--- Begin Message ---
Subject: |
GUILE 2.0.11: open-bytevector-input-port fails to open in binary mode |
Date: |
Wed, 25 Mar 2015 15:31:32 +0100 |
Run the following code in an UTF-8 capable locale:
(setlocale LC_ALL "")
(use-modules (rnrs io ports) (rnrs bytevectors) (ice-9 format))
(let ((p (open-bytevector-input-port
(u8-list->bytevector '(#xc3 #x9f #xc3 #X9f)))))
(format #t "~a ~a\n" (port-encoding p) (binary-port? p))
(format #t "#x~x\n" (char->integer (read-char p)))
(format #t "~a ~a\n" (port-encoding p) (binary-port? p))

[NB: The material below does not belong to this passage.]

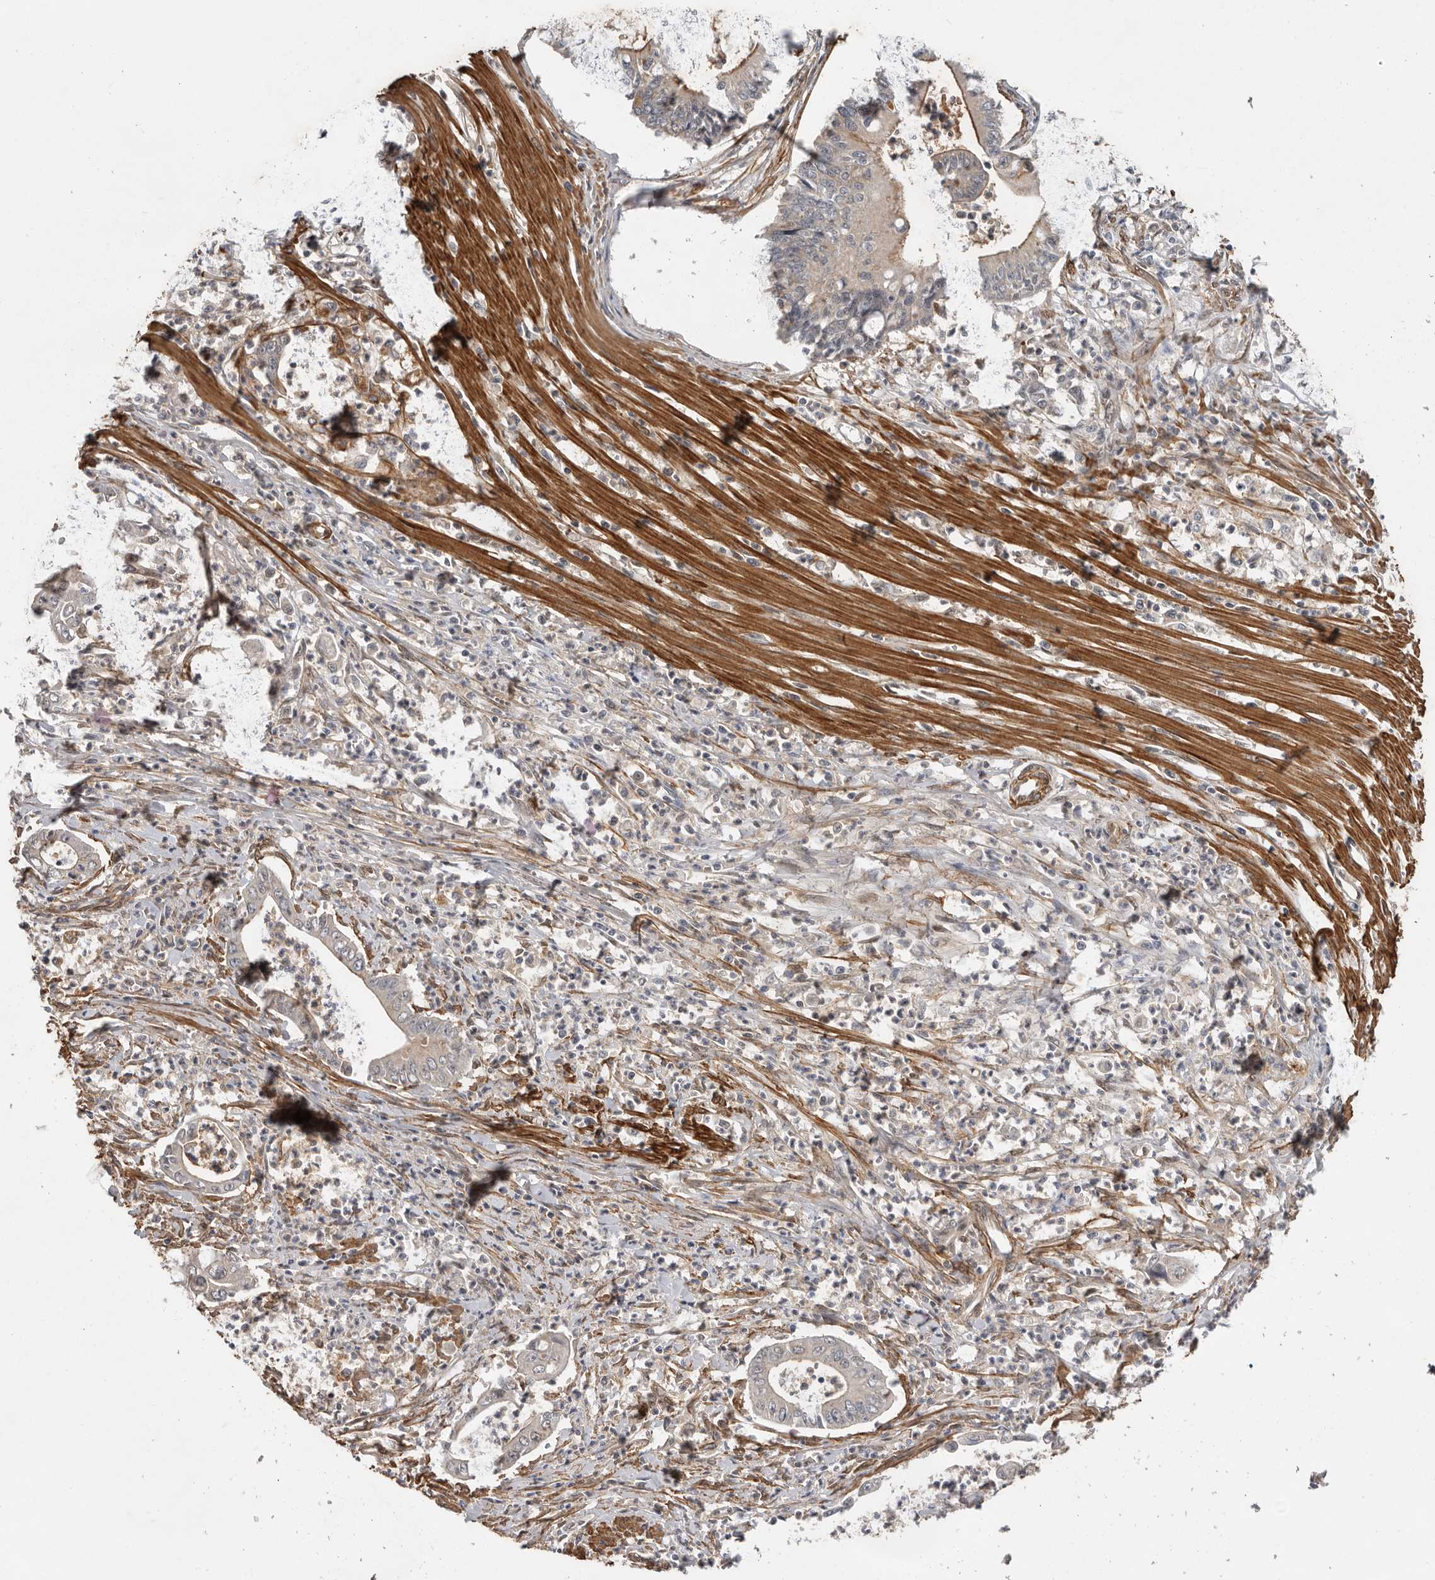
{"staining": {"intensity": "weak", "quantity": "<25%", "location": "cytoplasmic/membranous"}, "tissue": "pancreatic cancer", "cell_type": "Tumor cells", "image_type": "cancer", "snomed": [{"axis": "morphology", "description": "Adenocarcinoma, NOS"}, {"axis": "topography", "description": "Pancreas"}], "caption": "Human pancreatic cancer stained for a protein using immunohistochemistry (IHC) displays no expression in tumor cells.", "gene": "RNF157", "patient": {"sex": "male", "age": 69}}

(set-port-encoding! p "ISO-8859-1")
(format #t "~a ~a\n" (port-encoding p) (binary-port? p))
(format #t "#x~x\n" (char->integer (read-char p)))
(format #t "~a ~a\n" (port-encoding p) (binary-port? p)))
This results in the output
#f #t
#xdf
#f #t
ISO-8859-1 #f
#xc3
ISO-8859-1 #f
The manual, however, states:
-- Scheme Procedure: port-encoding port
-- C Function: scm_port_encoding (port)
Returns, as a string, the character encoding that PORT uses to
interpret its input and output. The value ‘#f’ is equivalent to
‘"ISO-8859-1"’.
That would appear to be false since the value #f here is treated as
equivalent to "UTF-8" rather than "ISO-8859-1".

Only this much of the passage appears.